Will Fisher cause of death: How did Cameron Underwood face transplant donor die?
23-year-old Will Fisher, a chess champion, died after a lengthy battle with mental illness. He was also an aspiring New York filmmaker and writer,
He donated all his organs and tissues, including his face after his death. He and his mum, Sally Fisher were honored at the 2019 myFACE Gala and thanked for their selfless act.
Sally Fisher was given the myFace Courage Award for choosing to give in the most painful moment of her life, when she felt she had lost everything.
Will Fisher cause of death:
Will Fisher died in 2018. When he was about to be declared brain dead, doctors at NYU Langone Health asked his mother Sally, if she would agree to donate her son’s facial structure for transplant.
Meanwhile, in California back in 2016, Cameron Underwood had suffered a gunshot wound to his face. Underwood had placed the shotgun under his chin and fired, in an attempt to take his own life. He was immediately rushed to a nearby hospital.
Cameron Underwood underwent eight surgeries to restore the bare minimum function to his face. Doctors used skin from his thigh and tissue from his shoulder. His nose was lost in the blast and he only had a tiny hole to breathe through.
He survived but his face was severely disfigured.
Cameron’s mother Beverly Bailey-Potter recounts:
“I cried every day and every day I prayed for a miracle. Every single day I prayed for a miracle.
“What kind of quality of life would he have? If he didn’t want to live with all that he had going for him, then why would he want to continue on now?”
“We were told early on that his only hope to be normal again was a face transplant.’
And Will Fisher and his mum, Sally Fisher turned up to be her miracle.
Sally Fisher said:
“For me it was, can my son save another life.”
The 25-hour long face transplant surgery was performed by Dr. Eduardo Rodriguez, a plastic surgeon at NYU Langone in January, 2018.
The operation took place just 18 months after Cameron’s suicide attempt – which the centre says is the shortest period of time between injury and surgery in US history.

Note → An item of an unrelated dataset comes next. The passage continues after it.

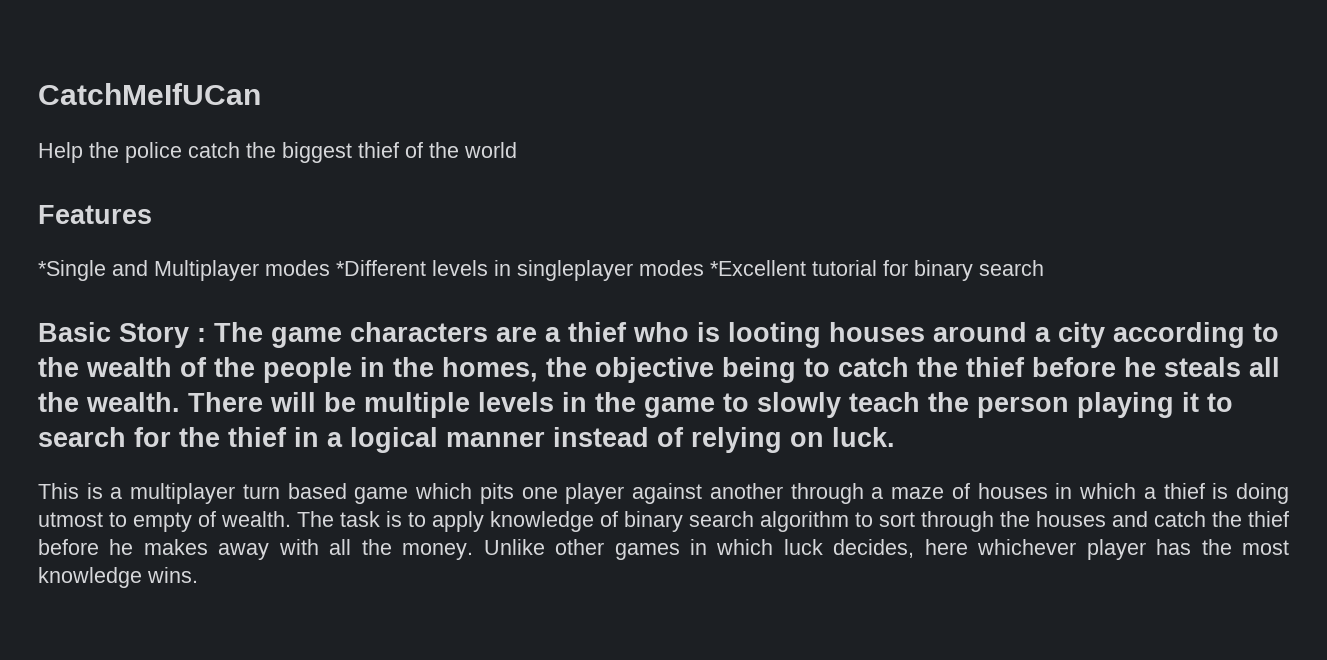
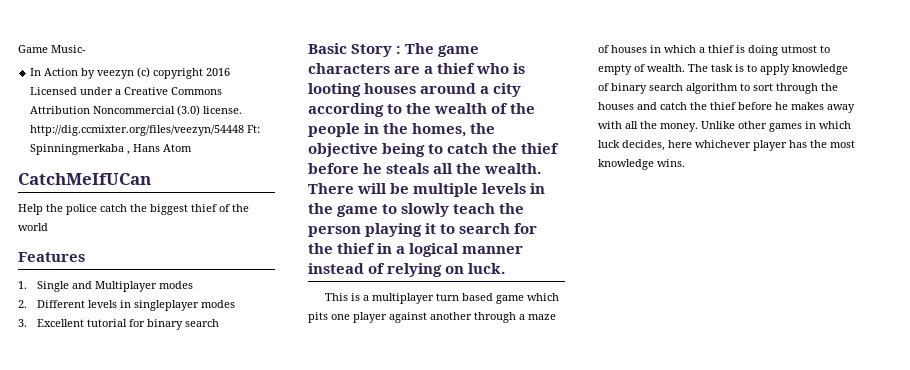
(38, 94) none -> [18,45,86,53] [30,67,231,79] [30,87,223,95] [30,105,243,116] [30,125,261,136] [30,144,193,155] Game Music- // In Action by veezyn (c) copyright 2016 Licensed under a Creative Commons Attribution Noncommercial (3.0) license. http://dig.ccmixter.org/files/veezyn/54448 Ft: Spinningmerkaba , Hans Atom //
[38,260,106,281] *Single -> [18,281,69,292] 1. Single
[336,260,426,276] *Different -> [18,300,85,308] // 2. Different
[710,260,806,276] *Excellent -> [18,319,84,327] // 3. Excellent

More than 100 medical staff performed a 25-hour surgery on Cameron at the NYU Langone Health centre in Manhattan, New York.
A grateful Cameron said after his surgery and recovery:
I have a nose, and a mouth so I’m able to smile, to speak and eat solid foods again.
I want Sally and her family to know how much my family and I appreciate their gift and I’ll always honour Will’s legacy
Sally Fisher, the mum of donor Will, said she may not have “survived” losing her son if it wasn’t for Cameron
“My son’s death was a tragedy.
I am thankful that, in honouring his decision, we were able to give life to others, and especially that Will and Dr Rodriguez have given Cameron and his family a chance to recapture their dreams.
“Being a part of this experience has been a source of strength for me during a very difficult time.
“I don’t think I would have survived Will’s death if not for Cameron. Cameron has his whole life ahead of him – and I love the idea that Willie is helping him have a better life.”